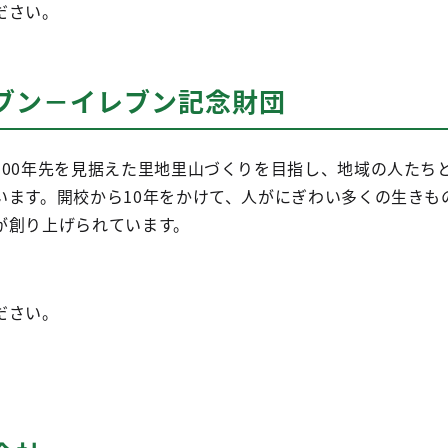
ださい。
セブン－イレブン記念財団
100年先を見据えた里地里山づくりを目指し、地域の人たち
います。開校から10年をかけて、人がにぎわい多くの生きも
が創り上げられています。
ださい。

----------------

• Assigned task
Print exactly, and only, the lines from the line that contains "100年先を見据えた里地里山づくりを目指し、地域の人たち" through the last line of the records.

• Exercise output
100年先を見据えた里地里山づくりを目指し、地域の人たち
います。開校から10年をかけて、人がにぎわい多くの生きも
が創り上げられています。
ださい。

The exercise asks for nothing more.